En guise de conclusion
Bibliographie



Résumé

Présentation de l’article de Marcel Rioux : « Remarques sur la sociologie critique et la sociologie aseptique », d’abord paru en 1969 dans la revue Sociologie et sociétés, vol. 1, no 1, pp. 53-67, et publié ici avec la permission des Presses de l’Université de Montréal.

Anglais
Marcel Rioux, critical sociologist
Introduction and presentation of Marcel Rioux’s text: “Remarques sur la sociologie critique et la sociologie aseptique” first published in 1969 in Sociologie et Sociétés, vol. 1, no 1, pp. 53-67, and published here with the kind authorization of the Presses de l’Université Laval.

Espagnol

Marcel Rioux, sociólogo crítica
Introducción y análisis del escrito Marcel Rioux: "Remarques sur le sociologie critique et la sociologie aseptique", publicado por primera vez en Sociologie et Sociétés en 1969, vol. 1, no 1, pp. 53-67, y aquí publicado con la amable autorización de Les Presses de l’Université Laval.


Présentation

La pensée de Marcel Rioux refait surface avec la publication récente d’un imposant recueil publié aux Presses de l’Université de Montréal sous le titre éloquent La Culture comme refus de l’économisme (Hamel, Forgues Lecavalier & Fournier, 2010).

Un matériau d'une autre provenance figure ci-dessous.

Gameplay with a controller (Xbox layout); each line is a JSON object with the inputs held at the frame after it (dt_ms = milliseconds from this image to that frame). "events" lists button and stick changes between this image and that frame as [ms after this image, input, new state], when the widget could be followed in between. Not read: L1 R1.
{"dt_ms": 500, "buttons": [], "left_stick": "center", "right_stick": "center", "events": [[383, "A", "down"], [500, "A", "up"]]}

L’occasion est donc donnée de revenir à la réflexion de cet éminent sociologue québécois qui, on le découvre au fil de la lecture de l’ouvrage, reste d’une brûlante actualité vingt ans après sa disparition.

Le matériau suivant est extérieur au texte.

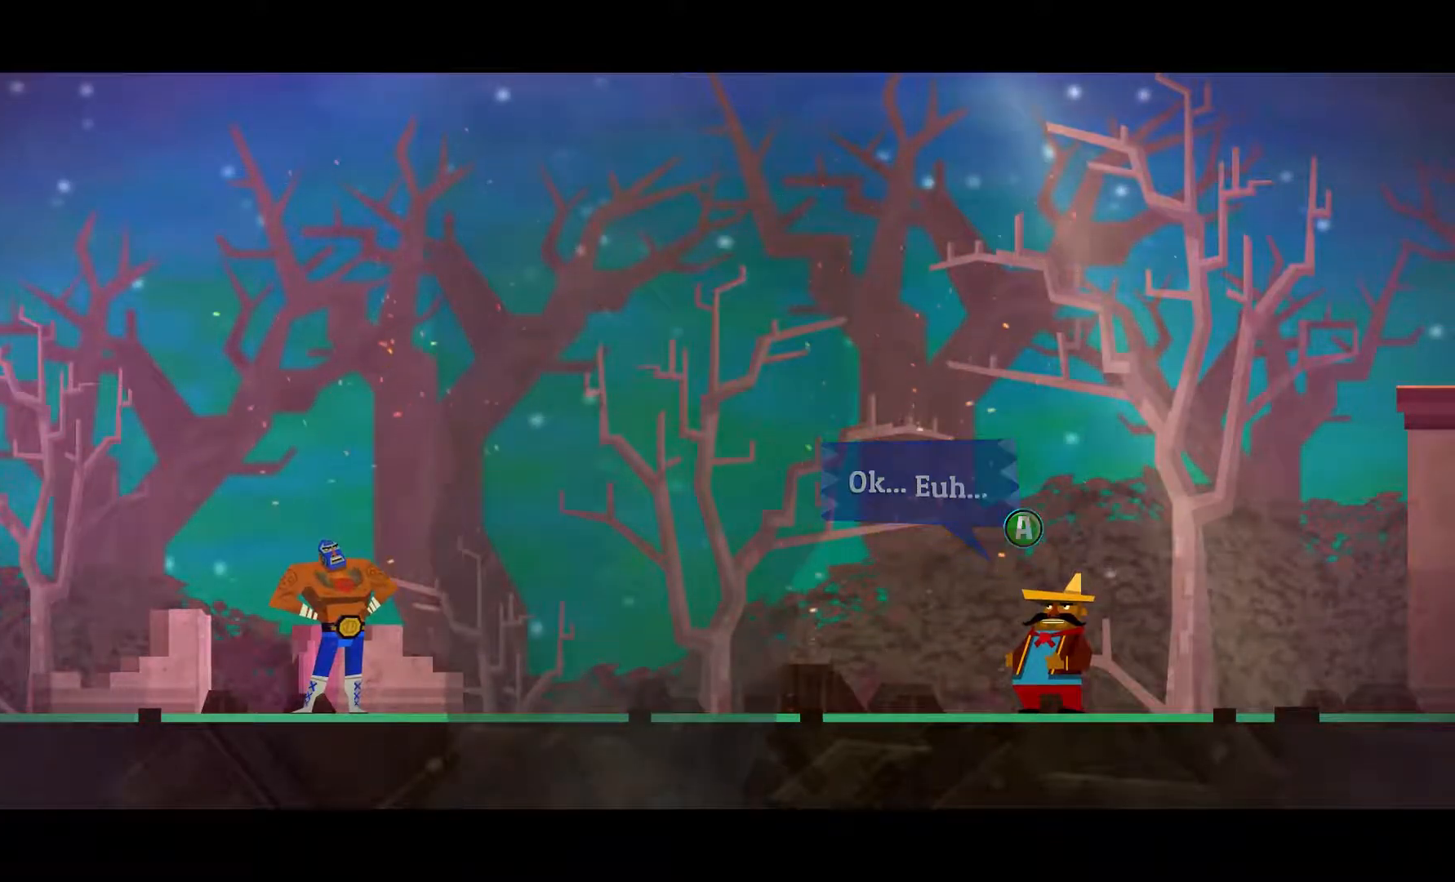
{"dt_ms": 500, "buttons": [], "left_stick": "center", "right_stick": "center", "events": []}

Les articles et ouvrages de l’auteur continuent de circuler en librairie et aujourd’hui sur le Web où défilent plus d’un million d’entrées à son nom repérées au moyen des moteurs de recherche comme Google. Le recueil a pour objectif de faire connaître des écrits, théoriques et politiques, aujourd’hui passés sous silence ou relégués aux oubliettes pour diverses raisons. Il vient ajouter une pierre à cette vaste entreprise qui s’emploie à établir le corpus des œuvres fortes des figures de proue de la sociologie québécoise que sont Marcel Rioux, Fernand Dumont, Guy Rocher et également Michel Freitag. La Culture comme refus de l’économisme paraît en effet dans la foulée de la publication de l’œuvre intégrale de Fernand Dumont (Beauchemin, Cantin, Dumont, Goyette, Harvey & Lucier, 2008) et vient donc enrichir le corpus des écrits signés par l’un et l’autre au cours des dernières décennies.

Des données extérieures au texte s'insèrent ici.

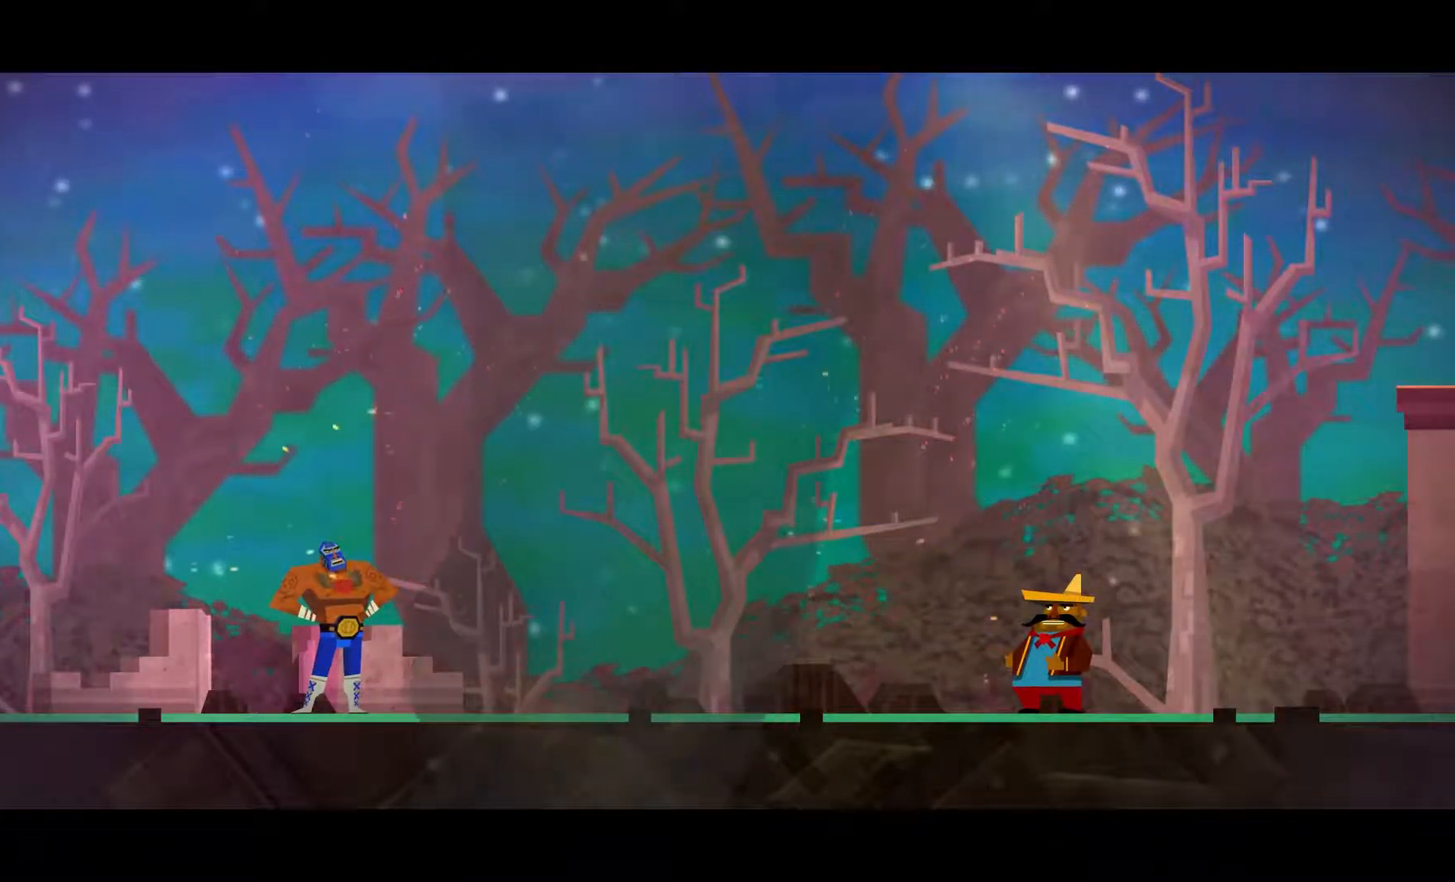
{"dt_ms": 500, "buttons": [], "left_stick": "center", "right_stick": "center", "events": []}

SociologieS prend prétexte de cette publication pour permettre à ses lecteurs de découvrir ici ou de relire l’article « Remarques sur la sociologie critique et la sociologie aseptique » qui lui a valu sa renommée internationale. D’abord paru en 1969 dans Sociologie et Sociétés, revue nouvellement créée à l’Université de Montréal, l’article a été ensuite publié en anglais (Rioux, 1970) et largement diffusé. Il donne un premier aperçu des positions que notre auteur s’évertuera à développer à propos de ce qu’est l’objet de la sociologie et que celle-ci représente comme entreprise génératrice de connaissances susceptibles d’expliquer et de changer la société dans laquelle évoluent eux-mêmes les artisans de la discipline. Comment « prendre pour objet un objet dans lequel on est pris » selon la formule consacrée (Bourdieu, 1984, p. 11) ? Comment l’élaborer en théorie en faisant preuve de rigueur sans prendre parti, ni afficher ses valeurs ? Comment rester neutre face aux ratés de la société ou à l’inégalité sociale ? Comment concevoir l’explication sociologique sans véritable intention de changer la vie sociale ? Comment ne pas être critique en formulant la théorie sociologique ? Bref, la sociologie peut-elle être « science à l’indicatif » ? Voilà les questions envisagées dans l’article qui suit ce préambule.


Marcel Rioux,
libre penseur en sociologie


Les thèses que Marcel Rioux défend bec et ongles, on le verra, se forment au fil d’une trajectoire intellectuelle singulière. Étudiant à l’école des Hautes Études commerciales, qu’il quitte rapidement, Marcel Rioux, après une brève formation en philosophie, se tourne vers l’anthropologie qu’il découvre grâce à Marius Barbeau, ethnologue avant la lettre, et qui, devenu son beau-père, l’encourage à entreprendre un séjour d’étude à Paris afin de pouvoir parfaire sa formation dans le domaine. Sur place, en 1946, devenu socialiste par admiration pour Léon Blum et familier de Paul Rivet, alors directeur du Musée de l’Homme, il lit avidement Émile Durkheim et Marcel Mauss et dans cette voie se fait fort de vouloir envisager la culture comme « fait social total ». L’anthropologie, balbutiante à l’époque, lui semble la discipline requise pour conduire les enquêtes de terrain qu’il a déjà en tête et qu’il mènera dès son arrivée au Musée national du Canada qui a pignon sur rue à Ottawa. Il s’établit dans la capitale fédérale par la force des choses. Le pouvoir politique alors en vigueur au Québec voit d’un mauvais œil le retour de ce socialiste agnostique dans une société qui n’a pas encore entrepris sa « Révolution tranquille ». Le vent de modernisation qui souffle avec l’arrivée de l’« équipe du tonnerre », les dirigeants politiques soucieux de mettre le Québec à l’heure du changement social, lui permettent en 1961 d’être nommé professeur de sociologie à l’Université de Montréal, non sans avoir dû présenter ses lettres de créance au Chancelier de l’institution, prélat de l’Église, enclin à fermer les yeux sur son engagement dans le Mouvement laïque et sa volonté d’enseigner Karl Marx dans les murs de l’établissement.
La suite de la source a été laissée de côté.